#### Written problem a
In the worked solution for the area bounded by the curve and the line, explain why both integrals run from 0 to 2.

#### Passage to read
Find the area of the region bounded by the curve $y = x^3, y = x + 6$ and $x = 0$.

10

The correct answer is Option (2) → 10

We have,

$y = x^3 \quad \dots(i)$

$y = x + 6 \quad \dots(ii)$

$\text{and} \quad x = 0 \quad \dots(iii)$

On solving Eqs. (i) and (ii), we get

$x^3 = x + 6$

$⇒x^3 - x - 6 = 0$

$⇒x^2(x - 2) + 2x(x - 2) + 3(x - 2) = 0$

$⇒(x - 2)(x^2 + 2x + 3) = 0$

$⇒x = 2, \text{ and two imaginary points}$

Let $A_1 = \text{Area under the line, } y = x + 6 = \text{Area of OABDO}$

and $A_2 = \text{Area under the curve, } y = x^3 = \text{Area of OCBDO}$

$∴\text{Area of shaded region} = A_1 - A_2$

$= \int\limits_{0}^{2} (x + 6) \, dx - \int\limits_{0}^{2} x^3 \, dx$

$= \int\limits_{0}^{2} (x + 6 - x^3) \, dx = \left[ \frac{x^2}{2} + 6x - \frac{x^4}{4} \right]_{0}^{2} = \left[ \frac{4}{2} + 12 - \frac{16}{4} - 0 \right]$

$= [2 + 12 - 4] = 10 \text{ sq. units}$

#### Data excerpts
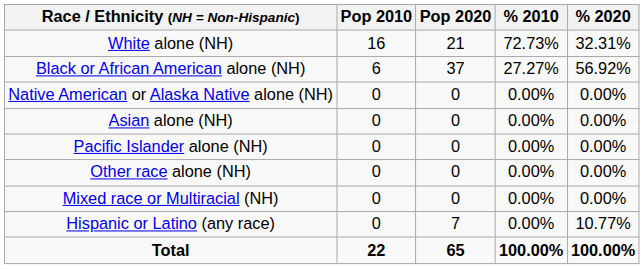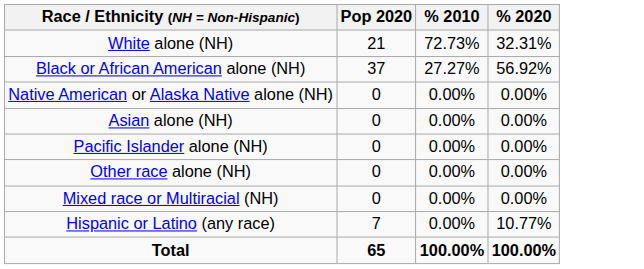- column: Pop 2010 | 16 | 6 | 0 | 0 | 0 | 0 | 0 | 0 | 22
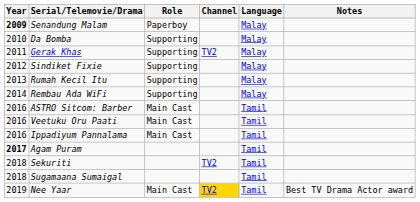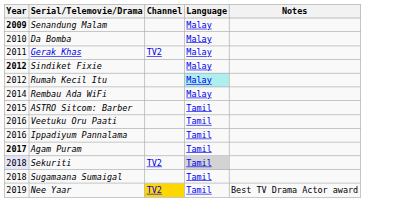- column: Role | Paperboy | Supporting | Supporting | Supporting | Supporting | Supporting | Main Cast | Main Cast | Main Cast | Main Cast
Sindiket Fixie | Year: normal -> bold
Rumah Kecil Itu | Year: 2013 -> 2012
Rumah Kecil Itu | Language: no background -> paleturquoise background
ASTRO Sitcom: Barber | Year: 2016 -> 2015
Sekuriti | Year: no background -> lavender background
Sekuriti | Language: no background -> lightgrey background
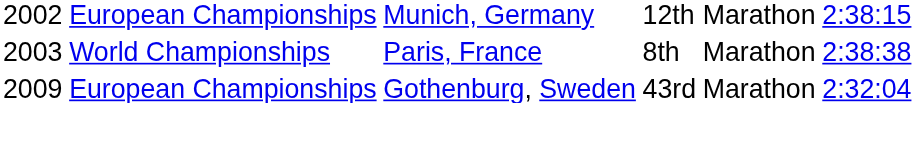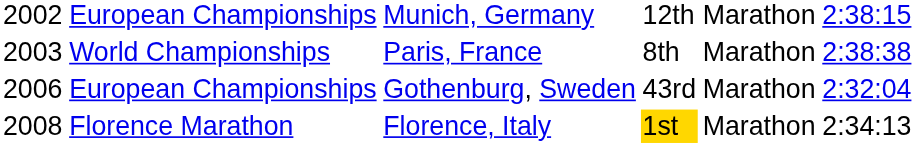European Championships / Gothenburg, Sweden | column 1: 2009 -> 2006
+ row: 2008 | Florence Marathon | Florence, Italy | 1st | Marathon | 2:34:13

#### Written problem b
Repeat every one of the rows from the comparison dataset above, leaving the pictures out of your answer.

#### Task result a
Setting y = x^3 equal to y = x + 6 gives x^3 − x − 6 = 0, which factors as (x − 2)(x^2 + 2x + 3) = 0. The only real solution is x = 2, and the other two points are imaginary. The region is also bounded by x = 0, so the limits are 0 and 2.

#### Task result b
- column: Pop 2010 | 16 | 6 | 0 | 0 | 0 | 0 | 0 | 0 | 22
- column: Role | Paperboy | Supporting | Supporting | Supporting | Supporting | Supporting | Main Cast | Main Cast | Main Cast | Main Cast
Sindiket Fixie | Year: normal -> bold
Rumah Kecil Itu | Year: 2013 -> 2012
Rumah Kecil Itu | Language: no background -> paleturquoise background
ASTRO Sitcom: Barber | Year: 2016 -> 2015
Sekuriti | Year: no background -> lavender background
Sekuriti | Language: no background -> lightgrey background
European Championships / Gothenburg, Sweden | column 1: 2009 -> 2006
+ row: 2008 | Florence Marathon | Florence, Italy | 1st | Marathon | 2:34:13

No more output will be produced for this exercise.